## Records provided
━━━━━━━━━━━━━━━━

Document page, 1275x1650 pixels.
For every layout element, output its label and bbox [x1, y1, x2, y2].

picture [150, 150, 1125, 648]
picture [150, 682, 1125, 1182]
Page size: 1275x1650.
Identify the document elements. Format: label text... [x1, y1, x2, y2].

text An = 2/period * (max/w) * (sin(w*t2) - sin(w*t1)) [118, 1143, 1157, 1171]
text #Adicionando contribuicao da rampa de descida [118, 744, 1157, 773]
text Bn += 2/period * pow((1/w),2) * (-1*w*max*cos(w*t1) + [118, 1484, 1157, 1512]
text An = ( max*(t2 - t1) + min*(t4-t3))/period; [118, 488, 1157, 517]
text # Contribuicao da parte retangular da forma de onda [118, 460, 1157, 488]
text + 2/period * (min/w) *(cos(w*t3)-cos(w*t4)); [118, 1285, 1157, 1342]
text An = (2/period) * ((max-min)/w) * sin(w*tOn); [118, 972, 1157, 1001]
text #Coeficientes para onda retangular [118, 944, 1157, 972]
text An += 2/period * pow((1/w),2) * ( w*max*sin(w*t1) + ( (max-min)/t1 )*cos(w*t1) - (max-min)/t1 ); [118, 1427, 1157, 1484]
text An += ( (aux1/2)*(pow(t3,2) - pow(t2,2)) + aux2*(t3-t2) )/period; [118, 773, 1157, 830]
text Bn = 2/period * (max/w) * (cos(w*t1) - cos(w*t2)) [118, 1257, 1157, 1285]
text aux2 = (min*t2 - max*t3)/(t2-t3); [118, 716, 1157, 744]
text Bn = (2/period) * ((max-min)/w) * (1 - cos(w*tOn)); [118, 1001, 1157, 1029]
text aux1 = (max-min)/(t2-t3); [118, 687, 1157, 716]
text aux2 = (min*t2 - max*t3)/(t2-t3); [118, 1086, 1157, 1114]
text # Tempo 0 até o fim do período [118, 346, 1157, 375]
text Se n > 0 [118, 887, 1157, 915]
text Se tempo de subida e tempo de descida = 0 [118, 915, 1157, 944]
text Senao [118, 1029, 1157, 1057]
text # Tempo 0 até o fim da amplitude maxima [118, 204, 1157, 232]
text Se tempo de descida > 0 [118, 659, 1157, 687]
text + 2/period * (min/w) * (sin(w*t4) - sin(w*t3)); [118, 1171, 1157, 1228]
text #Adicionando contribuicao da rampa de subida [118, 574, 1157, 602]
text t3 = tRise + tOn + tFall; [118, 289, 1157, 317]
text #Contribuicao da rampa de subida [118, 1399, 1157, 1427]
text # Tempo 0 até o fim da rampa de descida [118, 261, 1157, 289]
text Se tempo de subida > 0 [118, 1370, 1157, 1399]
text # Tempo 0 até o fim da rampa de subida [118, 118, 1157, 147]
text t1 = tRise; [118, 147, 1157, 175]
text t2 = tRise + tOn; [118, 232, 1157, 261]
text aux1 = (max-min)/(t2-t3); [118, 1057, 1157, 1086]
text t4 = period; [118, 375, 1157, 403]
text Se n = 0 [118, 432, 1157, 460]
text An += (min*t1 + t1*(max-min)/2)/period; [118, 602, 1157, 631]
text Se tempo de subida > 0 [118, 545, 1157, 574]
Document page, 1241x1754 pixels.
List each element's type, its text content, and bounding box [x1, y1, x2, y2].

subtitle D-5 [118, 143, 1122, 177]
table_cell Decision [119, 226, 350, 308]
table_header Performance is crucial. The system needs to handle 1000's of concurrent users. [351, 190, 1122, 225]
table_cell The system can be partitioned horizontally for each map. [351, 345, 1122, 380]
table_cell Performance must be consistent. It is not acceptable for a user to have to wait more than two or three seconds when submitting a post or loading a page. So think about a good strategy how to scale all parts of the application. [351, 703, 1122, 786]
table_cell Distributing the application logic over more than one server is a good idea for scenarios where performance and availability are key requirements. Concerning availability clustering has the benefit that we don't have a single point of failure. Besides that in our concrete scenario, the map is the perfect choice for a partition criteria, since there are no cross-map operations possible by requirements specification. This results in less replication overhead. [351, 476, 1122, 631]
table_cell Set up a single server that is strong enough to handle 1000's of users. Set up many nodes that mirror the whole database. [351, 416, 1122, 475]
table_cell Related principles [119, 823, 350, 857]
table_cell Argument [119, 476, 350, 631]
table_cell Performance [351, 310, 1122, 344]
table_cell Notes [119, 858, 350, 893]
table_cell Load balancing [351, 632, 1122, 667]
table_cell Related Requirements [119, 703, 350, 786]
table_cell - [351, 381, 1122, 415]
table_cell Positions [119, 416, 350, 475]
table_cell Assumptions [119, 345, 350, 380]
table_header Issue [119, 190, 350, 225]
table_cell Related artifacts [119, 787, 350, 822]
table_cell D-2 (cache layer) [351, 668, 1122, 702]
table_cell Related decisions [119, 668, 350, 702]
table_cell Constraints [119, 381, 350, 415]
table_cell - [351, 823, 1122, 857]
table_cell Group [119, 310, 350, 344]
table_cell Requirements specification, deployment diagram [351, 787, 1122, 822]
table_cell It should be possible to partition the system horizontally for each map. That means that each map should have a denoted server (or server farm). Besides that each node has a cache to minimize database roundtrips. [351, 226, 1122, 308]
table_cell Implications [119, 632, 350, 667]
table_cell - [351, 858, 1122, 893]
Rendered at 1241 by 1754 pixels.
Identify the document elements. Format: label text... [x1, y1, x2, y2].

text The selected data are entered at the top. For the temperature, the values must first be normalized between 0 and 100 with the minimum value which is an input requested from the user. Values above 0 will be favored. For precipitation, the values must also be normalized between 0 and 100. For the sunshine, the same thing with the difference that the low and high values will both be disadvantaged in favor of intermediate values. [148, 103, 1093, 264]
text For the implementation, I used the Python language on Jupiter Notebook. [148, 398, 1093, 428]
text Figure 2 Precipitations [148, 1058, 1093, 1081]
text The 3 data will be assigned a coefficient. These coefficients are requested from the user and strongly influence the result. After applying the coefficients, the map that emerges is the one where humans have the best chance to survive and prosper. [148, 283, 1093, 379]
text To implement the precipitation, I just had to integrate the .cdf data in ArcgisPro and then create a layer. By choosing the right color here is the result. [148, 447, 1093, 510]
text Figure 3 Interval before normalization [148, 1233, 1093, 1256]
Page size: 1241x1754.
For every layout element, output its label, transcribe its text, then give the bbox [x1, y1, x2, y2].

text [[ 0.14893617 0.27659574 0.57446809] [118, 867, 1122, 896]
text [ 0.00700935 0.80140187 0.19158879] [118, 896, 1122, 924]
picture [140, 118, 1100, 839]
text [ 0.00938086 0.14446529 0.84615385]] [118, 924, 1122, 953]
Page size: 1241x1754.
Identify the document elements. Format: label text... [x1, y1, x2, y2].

━━━━━━━━━━━━━━━━

## Requirement
Copy out every one of the entries above line for line, with no change to any character.

## Solved exercise
Document page, 1275x1650 pixels.
For every layout element, output its label and bbox [x1, y1, x2, y2].

picture [150, 150, 1125, 648]
picture [150, 682, 1125, 1182]
Page size: 1275x1650.
Identify the document elements. Format: label text... [x1, y1, x2, y2].

text An = 2/period * (max/w) * (sin(w*t2) - sin(w*t1)) [118, 1143, 1157, 1171]
text #Adicionando contribuicao da rampa de descida [118, 744, 1157, 773]
text Bn += 2/period * pow((1/w),2) * (-1*w*max*cos(w*t1) + [118, 1484, 1157, 1512]
text An = ( max*(t2 - t1) + min*(t4-t3))/period; [118, 488, 1157, 517]
text # Contribuicao da parte retangular da forma de onda [118, 460, 1157, 488]
text + 2/period * (min/w) *(cos(w*t3)-cos(w*t4)); [118, 1285, 1157, 1342]
text An = (2/period) * ((max-min)/w) * sin(w*tOn); [118, 972, 1157, 1001]
text #Coeficientes para onda retangular [118, 944, 1157, 972]
text An += 2/period * pow((1/w),2) * ( w*max*sin(w*t1) + ( (max-min)/t1 )*cos(w*t1) - (max-min)/t1 ); [118, 1427, 1157, 1484]
text An += ( (aux1/2)*(pow(t3,2) - pow(t2,2)) + aux2*(t3-t2) )/period; [118, 773, 1157, 830]
text Bn = 2/period * (max/w) * (cos(w*t1) - cos(w*t2)) [118, 1257, 1157, 1285]
text aux2 = (min*t2 - max*t3)/(t2-t3); [118, 716, 1157, 744]
text Bn = (2/period) * ((max-min)/w) * (1 - cos(w*tOn)); [118, 1001, 1157, 1029]
text aux1 = (max-min)/(t2-t3); [118, 687, 1157, 716]
text aux2 = (min*t2 - max*t3)/(t2-t3); [118, 1086, 1157, 1114]
text # Tempo 0 até o fim do período [118, 346, 1157, 375]
text Se n > 0 [118, 887, 1157, 915]
text Se tempo de subida e tempo de descida = 0 [118, 915, 1157, 944]
text Senao [118, 1029, 1157, 1057]
text # Tempo 0 até o fim da amplitude maxima [118, 204, 1157, 232]
text Se tempo de descida > 0 [118, 659, 1157, 687]
text + 2/period * (min/w) * (sin(w*t4) - sin(w*t3)); [118, 1171, 1157, 1228]
text #Adicionando contribuicao da rampa de subida [118, 574, 1157, 602]
text t3 = tRise + tOn + tFall; [118, 289, 1157, 317]
text #Contribuicao da rampa de subida [118, 1399, 1157, 1427]
text # Tempo 0 até o fim da rampa de descida [118, 261, 1157, 289]
text Se tempo de subida > 0 [118, 1370, 1157, 1399]
text # Tempo 0 até o fim da rampa de subida [118, 118, 1157, 147]
text t1 = tRise; [118, 147, 1157, 175]
text t2 = tRise + tOn; [118, 232, 1157, 261]
text aux1 = (max-min)/(t2-t3); [118, 1057, 1157, 1086]
text t4 = period; [118, 375, 1157, 403]
text Se n = 0 [118, 432, 1157, 460]
text An += (min*t1 + t1*(max-min)/2)/period; [118, 602, 1157, 631]
text Se tempo de subida > 0 [118, 545, 1157, 574]
Document page, 1241x1754 pixels.
List each element's type, its text content, and bounding box [x1, y1, x2, y2].

subtitle D-5 [118, 143, 1122, 177]
table_cell Decision [119, 226, 350, 308]
table_header Performance is crucial. The system needs to handle 1000's of concurrent users. [351, 190, 1122, 225]
table_cell The system can be partitioned horizontally for each map. [351, 345, 1122, 380]
table_cell Performance must be consistent. It is not acceptable for a user to have to wait more than two or three seconds when submitting a post or loading a page. So think about a good strategy how to scale all parts of the application. [351, 703, 1122, 786]
table_cell Distributing the application logic over more than one server is a good idea for scenarios where performance and availability are key requirements. Concerning availability clustering has the benefit that we don't have a single point of failure. Besides that in our concrete scenario, the map is the perfect choice for a partition criteria, since there are no cross-map operations possible by requirements specification. This results in less replication overhead. [351, 476, 1122, 631]
table_cell Set up a single server that is strong enough to handle 1000's of users. Set up many nodes that mirror the whole database. [351, 416, 1122, 475]
table_cell Related principles [119, 823, 350, 857]
table_cell Argument [119, 476, 350, 631]
table_cell Performance [351, 310, 1122, 344]
table_cell Notes [119, 858, 350, 893]
table_cell Load balancing [351, 632, 1122, 667]
table_cell Related Requirements [119, 703, 350, 786]
table_cell - [351, 381, 1122, 415]
table_cell Positions [119, 416, 350, 475]
table_cell Assumptions [119, 345, 350, 380]
table_header Issue [119, 190, 350, 225]
table_cell Related artifacts [119, 787, 350, 822]
table_cell D-2 (cache layer) [351, 668, 1122, 702]
table_cell Related decisions [119, 668, 350, 702]
table_cell Constraints [119, 381, 350, 415]
table_cell - [351, 823, 1122, 857]
table_cell Group [119, 310, 350, 344]
table_cell Requirements specification, deployment diagram [351, 787, 1122, 822]
table_cell It should be possible to partition the system horizontally for each map. That means that each map should have a denoted server (or server farm). Besides that each node has a cache to minimize database roundtrips. [351, 226, 1122, 308]
table_cell Implications [119, 632, 350, 667]
table_cell - [351, 858, 1122, 893]
Rendered at 1241 by 1754 pixels.
Identify the document elements. Format: label text... [x1, y1, x2, y2].

text The selected data are entered at the top. For the temperature, the values must first be normalized between 0 and 100 with the minimum value which is an input requested from the user. Values above 0 will be favored. For precipitation, the values must also be normalized between 0 and 100. For the sunshine, the same thing with the difference that the low and high values will both be disadvantaged in favor of intermediate values. [148, 103, 1093, 264]
text For the implementation, I used the Python language on Jupiter Notebook. [148, 398, 1093, 428]
text Figure 2 Precipitations [148, 1058, 1093, 1081]
text The 3 data will be assigned a coefficient. These coefficients are requested from the user and strongly influence the result. After applying the coefficients, the map that emerges is the one where humans have the best chance to survive and prosper. [148, 283, 1093, 379]
text To implement the precipitation, I just had to integrate the .cdf data in ArcgisPro and then create a layer. By choosing the right color here is the result. [148, 447, 1093, 510]
text Figure 3 Interval before normalization [148, 1233, 1093, 1256]
Page size: 1241x1754.
For every layout element, output its label, transcribe its text, then give the bbox [x1, y1, x2, y2].

text [[ 0.14893617 0.27659574 0.57446809] [118, 867, 1122, 896]
text [ 0.00700935 0.80140187 0.19158879] [118, 896, 1122, 924]
picture [140, 118, 1100, 839]
text [ 0.00938086 0.14446529 0.84615385]] [118, 924, 1122, 953]
Page size: 1241x1754.
Identify the document elements. Format: label text... [x1, y1, x2, y2].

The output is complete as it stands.